[EXERCISE INPUTS Boundary: Start]

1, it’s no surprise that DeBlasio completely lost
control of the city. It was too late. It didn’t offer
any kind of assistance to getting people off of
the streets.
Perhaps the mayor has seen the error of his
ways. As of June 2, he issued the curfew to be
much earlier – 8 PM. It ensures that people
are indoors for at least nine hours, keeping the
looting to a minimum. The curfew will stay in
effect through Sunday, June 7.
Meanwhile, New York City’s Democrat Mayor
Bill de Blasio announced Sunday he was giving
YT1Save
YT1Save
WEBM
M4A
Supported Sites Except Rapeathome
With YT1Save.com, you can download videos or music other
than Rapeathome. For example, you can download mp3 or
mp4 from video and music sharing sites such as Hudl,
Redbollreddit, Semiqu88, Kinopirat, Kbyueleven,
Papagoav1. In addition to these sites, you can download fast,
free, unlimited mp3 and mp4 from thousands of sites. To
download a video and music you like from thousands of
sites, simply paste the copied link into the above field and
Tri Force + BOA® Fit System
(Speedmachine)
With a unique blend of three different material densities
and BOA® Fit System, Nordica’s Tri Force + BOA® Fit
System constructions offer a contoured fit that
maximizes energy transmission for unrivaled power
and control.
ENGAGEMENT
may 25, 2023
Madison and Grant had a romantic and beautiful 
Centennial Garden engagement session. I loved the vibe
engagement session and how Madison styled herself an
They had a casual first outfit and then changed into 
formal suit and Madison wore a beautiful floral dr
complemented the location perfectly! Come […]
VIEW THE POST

[EXERCISE INPUTS Boundary: End]
[EXERCISE INPUTS Boundary: Start]

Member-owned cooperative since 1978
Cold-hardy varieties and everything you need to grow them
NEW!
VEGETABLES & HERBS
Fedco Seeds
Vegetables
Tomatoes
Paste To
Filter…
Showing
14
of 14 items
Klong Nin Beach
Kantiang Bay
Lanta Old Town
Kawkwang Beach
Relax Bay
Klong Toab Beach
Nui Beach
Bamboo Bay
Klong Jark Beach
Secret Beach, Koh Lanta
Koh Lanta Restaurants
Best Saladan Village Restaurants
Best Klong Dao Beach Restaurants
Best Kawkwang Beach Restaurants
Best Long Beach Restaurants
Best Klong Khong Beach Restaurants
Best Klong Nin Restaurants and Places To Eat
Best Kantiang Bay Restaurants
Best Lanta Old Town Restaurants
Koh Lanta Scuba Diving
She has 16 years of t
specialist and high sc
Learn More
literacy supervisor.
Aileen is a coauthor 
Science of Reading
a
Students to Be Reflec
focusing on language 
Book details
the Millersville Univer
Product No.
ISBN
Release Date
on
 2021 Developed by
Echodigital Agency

[EXERCISE INPUTS Boundary: End]
[EXERCISE INPUTS Boundary: Start]

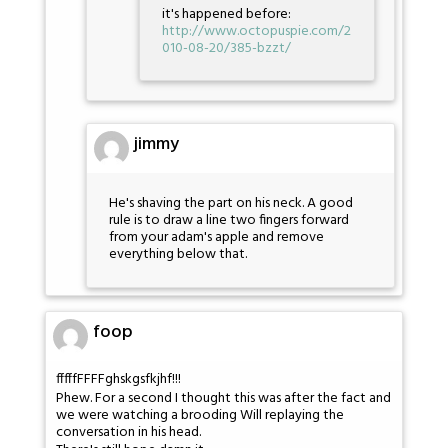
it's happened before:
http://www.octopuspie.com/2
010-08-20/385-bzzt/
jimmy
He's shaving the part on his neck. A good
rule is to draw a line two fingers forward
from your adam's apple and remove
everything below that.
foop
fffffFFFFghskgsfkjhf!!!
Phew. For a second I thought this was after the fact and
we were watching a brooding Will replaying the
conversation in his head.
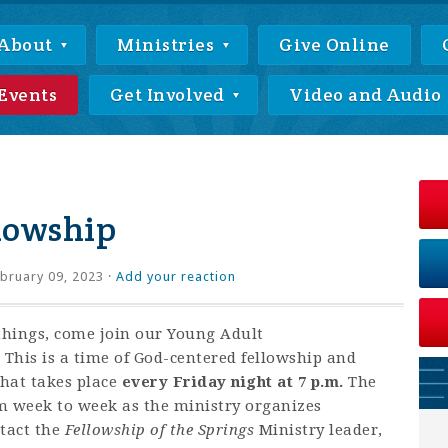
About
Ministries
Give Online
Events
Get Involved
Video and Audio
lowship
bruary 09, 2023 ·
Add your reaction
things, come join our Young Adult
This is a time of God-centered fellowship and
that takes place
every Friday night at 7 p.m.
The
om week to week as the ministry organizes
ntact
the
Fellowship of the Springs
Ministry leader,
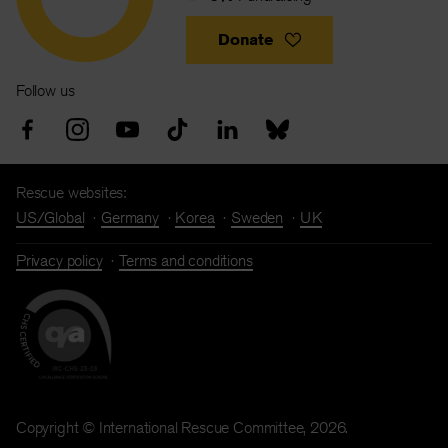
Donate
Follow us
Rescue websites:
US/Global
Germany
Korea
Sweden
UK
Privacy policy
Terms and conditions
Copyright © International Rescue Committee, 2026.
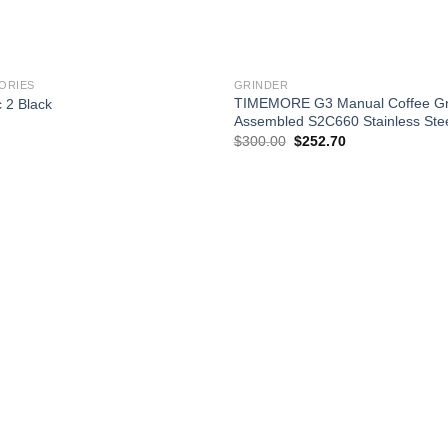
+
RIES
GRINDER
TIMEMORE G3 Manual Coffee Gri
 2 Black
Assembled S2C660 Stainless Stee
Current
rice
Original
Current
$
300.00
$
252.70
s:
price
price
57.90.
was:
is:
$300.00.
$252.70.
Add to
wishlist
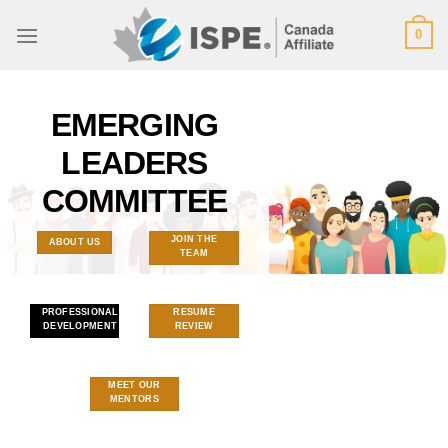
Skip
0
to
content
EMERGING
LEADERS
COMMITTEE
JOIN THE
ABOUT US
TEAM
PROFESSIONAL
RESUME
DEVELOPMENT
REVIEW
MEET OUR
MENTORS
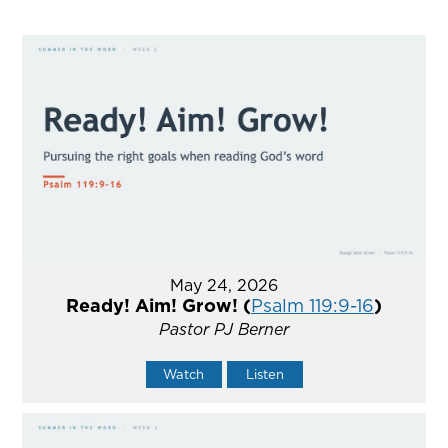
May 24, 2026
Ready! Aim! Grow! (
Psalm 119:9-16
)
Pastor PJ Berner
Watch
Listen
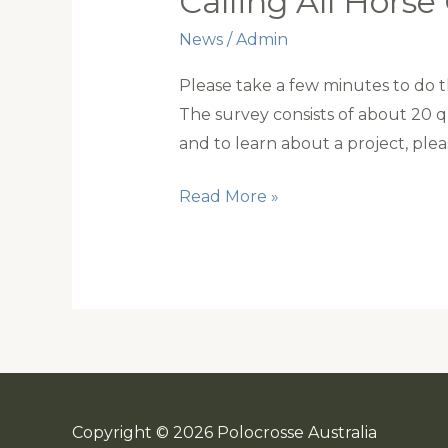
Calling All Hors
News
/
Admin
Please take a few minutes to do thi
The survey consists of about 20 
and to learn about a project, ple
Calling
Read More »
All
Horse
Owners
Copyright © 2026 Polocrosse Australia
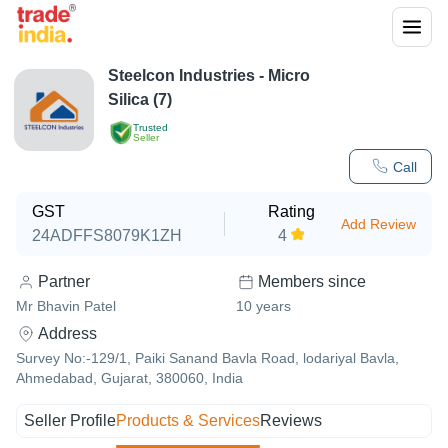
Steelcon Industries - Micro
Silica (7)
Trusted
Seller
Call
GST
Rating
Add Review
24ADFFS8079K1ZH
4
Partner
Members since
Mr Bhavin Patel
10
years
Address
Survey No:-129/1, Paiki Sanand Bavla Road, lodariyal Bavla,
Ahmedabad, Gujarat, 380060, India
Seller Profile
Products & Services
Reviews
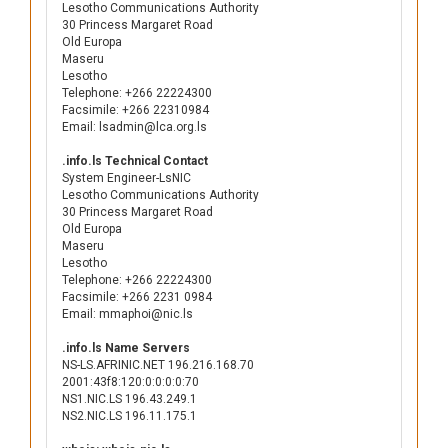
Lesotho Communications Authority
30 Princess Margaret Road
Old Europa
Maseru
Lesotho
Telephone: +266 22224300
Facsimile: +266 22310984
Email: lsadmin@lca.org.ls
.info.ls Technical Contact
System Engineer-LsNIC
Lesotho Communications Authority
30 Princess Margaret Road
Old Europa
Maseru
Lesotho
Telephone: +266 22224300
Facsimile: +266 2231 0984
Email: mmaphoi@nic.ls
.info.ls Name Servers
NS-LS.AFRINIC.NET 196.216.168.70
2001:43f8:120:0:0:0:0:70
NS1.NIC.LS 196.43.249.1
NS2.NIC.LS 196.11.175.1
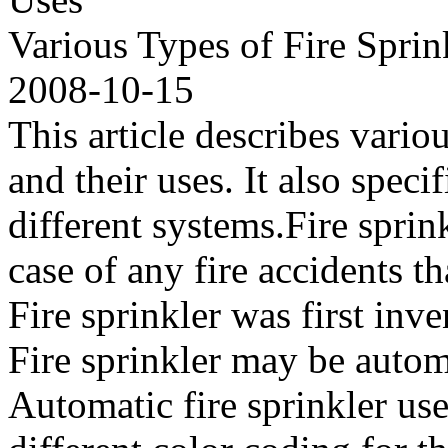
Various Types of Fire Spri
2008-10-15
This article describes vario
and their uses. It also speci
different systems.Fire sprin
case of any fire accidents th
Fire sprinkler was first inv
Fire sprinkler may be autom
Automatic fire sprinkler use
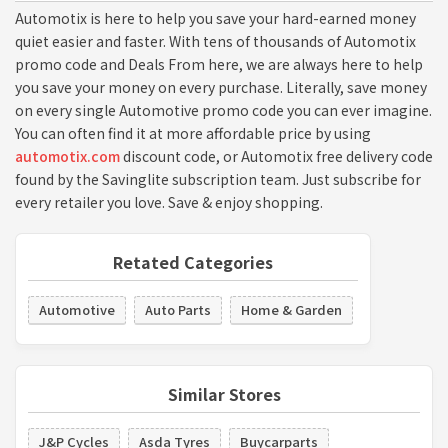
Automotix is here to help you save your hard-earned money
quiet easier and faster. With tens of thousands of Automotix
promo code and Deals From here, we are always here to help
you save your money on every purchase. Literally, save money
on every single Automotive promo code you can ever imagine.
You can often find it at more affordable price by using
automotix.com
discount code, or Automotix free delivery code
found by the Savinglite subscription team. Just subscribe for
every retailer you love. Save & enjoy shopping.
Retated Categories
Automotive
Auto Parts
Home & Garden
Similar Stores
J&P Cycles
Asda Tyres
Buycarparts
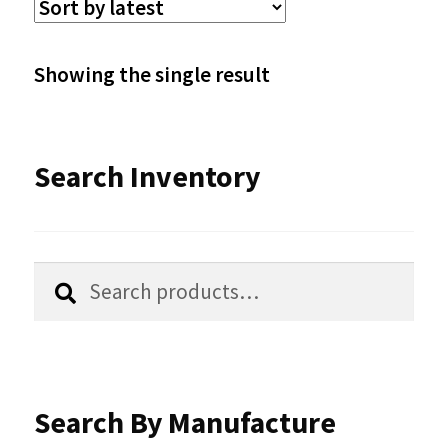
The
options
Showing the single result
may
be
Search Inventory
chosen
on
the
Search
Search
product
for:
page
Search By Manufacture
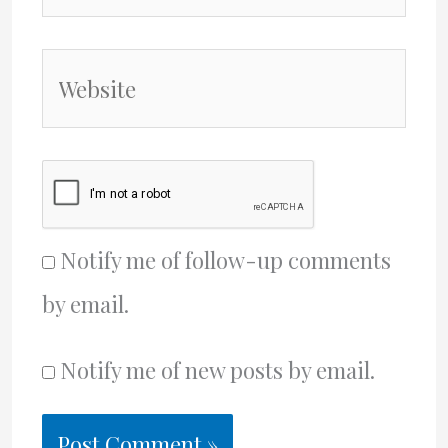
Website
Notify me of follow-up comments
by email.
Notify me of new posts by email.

[EXERCISE INPUTS Boundary: End]

DIRECTIVE
Which lines of the data include "code"? Copy each of them.

WRITTEN SOLUTION
promo code and Deals From here, we are always here to help
on every single Automotive promo code you can ever imagine.
discount code, or Automotix free delivery code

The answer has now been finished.